__Texte affiché__
▼

Von Vorn a d’abord commencé à travailler dans une usine de vêtements de sa province en 2014, avant de déménager à Phnom Penh pour rejoindre Olive Factory en 2016. Début 2020, lorsque la direction a annoncé pour la première fois le lancement de FLP-SkillsFuture dans son usine, elle a été ravie. C’était l’occasion pour elle de terminer ses études primaires.
« J’ai appelé ma mère le jour où les cours ont été annoncés. Elle a convenu que c’était une grande opportunité pour moi et a soutenu ma décision de rejoindre le programme. »
En tant que jeune mère, Von Vorn avait d’autres considérations à prendre en compte — si le fait de prendre une heure par semaine pendant les heures de travail allait réduire son salaire.
Heureusement, pour Von Vorn, la direction d’Olive Factory s’est engagée à soutenir ses travailleurs pour qu’ils rejoignent le programme et travaille avec les superviseurs de ligne pour minimiser les perturbations de la production et des autres travailleurs. L'usine continue de payer les salaires et les avantages sociaux à tous les travailleurs qui suivent les cours hebdomadaires d’une heure de FLP-SkillsFuture.

▲

__Lignes extraites__
▼

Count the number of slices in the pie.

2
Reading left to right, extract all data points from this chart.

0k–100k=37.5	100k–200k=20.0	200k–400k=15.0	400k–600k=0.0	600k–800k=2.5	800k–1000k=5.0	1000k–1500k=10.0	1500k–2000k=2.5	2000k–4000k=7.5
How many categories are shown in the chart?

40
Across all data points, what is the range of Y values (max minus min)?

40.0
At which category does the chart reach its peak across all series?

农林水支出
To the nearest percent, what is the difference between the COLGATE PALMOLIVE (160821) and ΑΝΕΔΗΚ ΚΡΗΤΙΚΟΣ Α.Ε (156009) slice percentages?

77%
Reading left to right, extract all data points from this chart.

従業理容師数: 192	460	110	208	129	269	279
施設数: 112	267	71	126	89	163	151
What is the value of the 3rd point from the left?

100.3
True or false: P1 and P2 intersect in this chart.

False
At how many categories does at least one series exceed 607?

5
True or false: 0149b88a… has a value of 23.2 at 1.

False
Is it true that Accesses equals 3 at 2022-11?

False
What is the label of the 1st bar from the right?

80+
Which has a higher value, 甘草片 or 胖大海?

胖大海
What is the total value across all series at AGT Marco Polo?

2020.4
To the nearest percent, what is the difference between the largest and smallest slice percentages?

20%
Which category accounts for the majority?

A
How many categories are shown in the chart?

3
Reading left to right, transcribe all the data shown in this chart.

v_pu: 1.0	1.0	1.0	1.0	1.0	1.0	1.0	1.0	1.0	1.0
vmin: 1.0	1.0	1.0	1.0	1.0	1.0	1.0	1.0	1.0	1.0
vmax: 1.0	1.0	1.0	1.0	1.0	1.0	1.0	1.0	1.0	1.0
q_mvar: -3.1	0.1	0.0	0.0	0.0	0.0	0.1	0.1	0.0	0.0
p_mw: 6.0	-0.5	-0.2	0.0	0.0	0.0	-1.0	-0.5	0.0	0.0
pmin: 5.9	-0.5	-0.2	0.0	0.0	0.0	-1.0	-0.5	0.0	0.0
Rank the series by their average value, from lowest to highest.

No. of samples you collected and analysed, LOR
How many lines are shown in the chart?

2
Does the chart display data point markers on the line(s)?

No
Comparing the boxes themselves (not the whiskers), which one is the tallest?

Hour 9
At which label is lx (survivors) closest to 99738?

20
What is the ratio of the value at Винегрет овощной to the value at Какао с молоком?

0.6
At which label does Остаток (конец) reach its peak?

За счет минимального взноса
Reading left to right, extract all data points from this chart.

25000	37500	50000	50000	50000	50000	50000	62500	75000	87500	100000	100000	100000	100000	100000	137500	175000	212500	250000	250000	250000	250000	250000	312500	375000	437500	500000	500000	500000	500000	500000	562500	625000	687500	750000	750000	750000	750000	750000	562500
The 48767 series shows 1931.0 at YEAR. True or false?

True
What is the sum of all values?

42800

▲

__Marche à suivre__
Répondez à ces questions sur le texte :
(a) En quelle année Von Vorn a-t-elle rejoint Olive Factory ?
(b) Qui Von Vorn a-t-elle appelé le jour où les cours ont été annoncés ?
(c) Quelle est la durée des cours hebdomadaires de FLP-SkillsFuture ?
Répondez en vous appuyant uniquement sur le texte.

__Tâche accomplie__
(a) En 2016.
(b) Sa mère.
(c) Une heure.